# Tarefa 1:
Segundo o excerto sobre a atuação informal da Administração Pública, por que razão os contratos administrativos intraprocedimentais são qualificados como contratos de promessa?

# Excerto da página:
De facto, a doutrina
administrativista tem considerado que, para além das formas de actuação formal
– o acto, o regulamento e o contrato administrativo -, a Administração Pública
pode desenvolver uma actividade à margem dos procedimentos e mecanismos
previstos na lei, afastando-se da legalidade formal[22].
Marcelo Rebelo de Sousa dá como
exemplos de actuações informais “declarações
de intenções da administração quanto a comportamentos a adoptar por si no
futuro”, “acordos de cavalheiros”
ou “protocolos entre a administração e
particulares quanto a condutas específicas futuras”, sendo que realça que
estes não têm qualquer tipo de vinculatividade[23].
Distingue-os, assim, dos contratos administrativos intraprocedimentais, que são
“acordos pelos quais a administração
pública e os interessados fixam o objecto e conteúdo do acto administrativo que
constituirá a decisão final de um determinado procedimento”[24],
sendo, assim, contratos de promessa.
Por sua vez, Paulo Otero trata precisamente da
temática do “enfraquecimento vinculativo
da legalidade”
[25],
referindo-se a dois fenómenos: a diferenciação da intensidade vinculativa da
legalidade (a chamada “soft law”) e a
actividade informal da Administração. Afirma, assim, que “A actividade informal da Administração aparece como expressão de
comportamentos administrativos dificilmente classificáveis dentro das diversas
formas tradicionais de actuação administrativa”[26],
como parece se aproximar este acordo com o Conselho Europeu, o Banco Central
Europeu e o Fundo Monetário Internacional. Há, assim, uma vinculação da
Administração à adopção de certos comportamentos, mas sem que lhe possa ser
imposto o seu cumprimento, e sem que haja responsabilidade pelo incumprimento.
Neste caso, o Memorando
de Entendimento foi negociado e assinado pelo Governo, sendo que segundo Paulo Otero, o art. 199.º, al. g),
Constituição da República Portuguesa é uma norma genericamente habilitadora do
exercício de uma actividade informal por parte do Governo, “permitindo-lhe, desde que isso se mostre necessário, a prática de
todos os actos e de todas as providências indispensáveis à realização dos
propósitos materiais e teleológicos definidos. Por isso mesmo, no domínio da
promoção do desenvolvimento económico-social e da satisfação das necessidades
colectivas, sem prejuízo do respeito pelos procedimentos e actos formais
previstos na lei, o Governo poderá ainda, desde que se depare com espaços sem
regulamentação jurídica específica, e em termos alternativos a emanar actos
formais directamente fundados nesta mesma disposição constitucional, produzir
uma actividade informal visando alcançar tais desideratos definidos pela
Constituição”[27].

# Registos fornecidos:
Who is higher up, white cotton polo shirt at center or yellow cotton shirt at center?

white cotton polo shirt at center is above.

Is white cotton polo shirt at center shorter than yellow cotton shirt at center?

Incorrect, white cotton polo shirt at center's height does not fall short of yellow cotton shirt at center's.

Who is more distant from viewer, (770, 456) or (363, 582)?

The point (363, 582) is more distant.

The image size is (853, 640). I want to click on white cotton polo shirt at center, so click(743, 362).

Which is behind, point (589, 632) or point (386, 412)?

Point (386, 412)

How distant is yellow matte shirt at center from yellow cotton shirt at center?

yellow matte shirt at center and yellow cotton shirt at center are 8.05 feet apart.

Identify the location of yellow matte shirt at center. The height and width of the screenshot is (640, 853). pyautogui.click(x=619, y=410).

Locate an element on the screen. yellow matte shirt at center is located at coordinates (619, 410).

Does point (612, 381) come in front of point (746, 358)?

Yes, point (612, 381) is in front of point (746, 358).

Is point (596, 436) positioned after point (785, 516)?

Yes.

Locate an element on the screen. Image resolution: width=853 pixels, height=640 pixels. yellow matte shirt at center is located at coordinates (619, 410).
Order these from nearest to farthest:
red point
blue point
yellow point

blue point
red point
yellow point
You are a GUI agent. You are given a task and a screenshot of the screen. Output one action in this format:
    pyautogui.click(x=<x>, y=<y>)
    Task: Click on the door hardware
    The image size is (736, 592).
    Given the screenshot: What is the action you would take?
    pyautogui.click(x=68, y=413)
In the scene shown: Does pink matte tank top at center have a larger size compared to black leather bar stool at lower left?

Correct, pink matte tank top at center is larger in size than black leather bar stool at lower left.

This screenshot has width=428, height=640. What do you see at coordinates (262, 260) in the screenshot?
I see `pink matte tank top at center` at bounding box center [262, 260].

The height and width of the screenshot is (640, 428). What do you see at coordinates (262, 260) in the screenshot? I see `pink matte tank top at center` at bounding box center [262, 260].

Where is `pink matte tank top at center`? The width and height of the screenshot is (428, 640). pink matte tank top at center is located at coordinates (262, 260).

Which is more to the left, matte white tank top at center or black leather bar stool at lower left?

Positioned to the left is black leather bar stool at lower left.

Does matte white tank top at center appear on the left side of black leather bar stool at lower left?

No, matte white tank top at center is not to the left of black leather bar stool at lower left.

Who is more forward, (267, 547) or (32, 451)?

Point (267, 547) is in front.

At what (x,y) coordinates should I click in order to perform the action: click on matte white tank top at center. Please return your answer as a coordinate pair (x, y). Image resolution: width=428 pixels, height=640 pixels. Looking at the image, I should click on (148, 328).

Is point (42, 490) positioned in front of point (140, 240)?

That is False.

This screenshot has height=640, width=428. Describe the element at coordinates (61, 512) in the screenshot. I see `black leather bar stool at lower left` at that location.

# Tarefa 2:
Reproduza tudo o que vai do início dos registos até à linha que contém "Identify the location", inclusive.

# Resposta 1:
São qualificados como contratos de promessa porque são acordos pelos quais a Administração Pública e os interessados fixam o objeto e o conteúdo do ato administrativo que constituirá a decisão final de um determinado procedimento.

# Resposta 2:
Who is higher up, white cotton polo shirt at center or yellow cotton shirt at center?

white cotton polo shirt at center is above.

Is white cotton polo shirt at center shorter than yellow cotton shirt at center?

Incorrect, white cotton polo shirt at center's height does not fall short of yellow cotton shirt at center's.

Who is more distant from viewer, (770, 456) or (363, 582)?

The point (363, 582) is more distant.

The image size is (853, 640). I want to click on white cotton polo shirt at center, so click(743, 362).

Which is behind, point (589, 632) or point (386, 412)?

Point (386, 412)

How distant is yellow matte shirt at center from yellow cotton shirt at center?

yellow matte shirt at center and yellow cotton shirt at center are 8.05 feet apart.

Identify the location of yellow matte shirt at center. The height and width of the screenshot is (640, 853). pyautogui.click(x=619, y=410).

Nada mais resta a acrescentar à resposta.